Try it:
Please gather each line of the listing below that contains the word "compiler" and copy every such line in full.

BEGIN Material shown

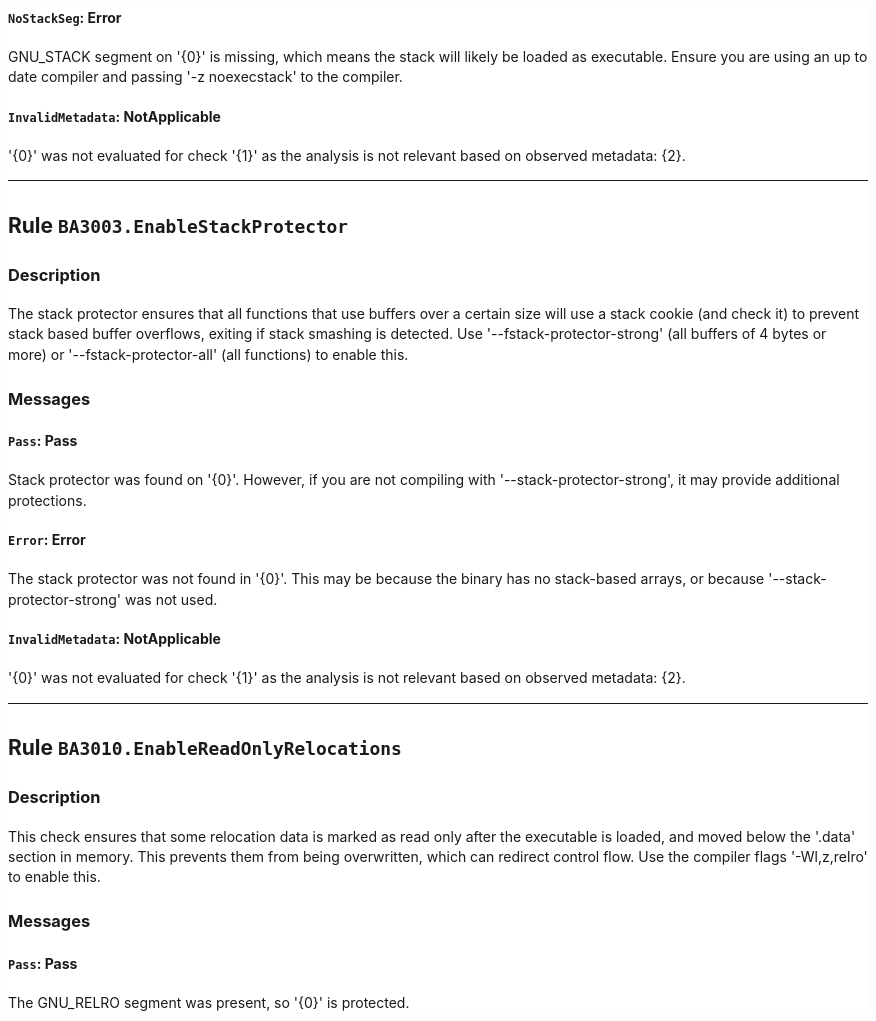 #### `NoStackSeg`: Error

GNU_STACK segment on '{0}' is missing, which means the stack will likely be loaded as executable.  Ensure you are using an up to date compiler and passing '-z noexecstack' to the compiler.

#### `InvalidMetadata`: NotApplicable

'{0}' was not evaluated for check '{1}' as the analysis is not relevant based on observed metadata: {2}.

---

## Rule `BA3003.EnableStackProtector`

### Description

The stack protector ensures that all functions that use buffers over a certain size will use a stack cookie (and check it) to prevent stack based buffer overflows, exiting if stack smashing is detected. Use '--fstack-protector-strong' (all buffers of 4 bytes or more) or '--fstack-protector-all' (all functions) to enable this.

### Messages

#### `Pass`: Pass

Stack protector was found on '{0}'.  However, if you are not compiling with '--stack-protector-strong', it may provide additional protections.

#### `Error`: Error

The stack protector was not found in '{0}'.  This may be because the binary has no stack-based arrays, or because '--stack-protector-strong' was not used.

#### `InvalidMetadata`: NotApplicable

'{0}' was not evaluated for check '{1}' as the analysis is not relevant based on observed metadata: {2}.

---

## Rule `BA3010.EnableReadOnlyRelocations`

### Description

This check ensures that some relocation data is marked as read only after the executable is loaded, and moved below the '.data' section in memory. This prevents them from being overwritten, which can redirect control flow. Use the compiler flags '-Wl,z,relro' to enable this.

### Messages

#### `Pass`: Pass

The GNU_RELRO segment was present, so '{0}' is protected.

END Material shown

Your solution:
GNU_STACK segment on '{0}' is missing, which means the stack will likely be loaded as executable.  Ensure you are using an up to date compiler and passing '-z noexecstack' to the compiler.
This check ensures that some relocation data is marked as read only after the executable is loaded, and moved below the '.data' section in memory. This prevents them from being overwritten, which can redirect control flow. Use the compiler flags '-Wl,z,relro' to enable this.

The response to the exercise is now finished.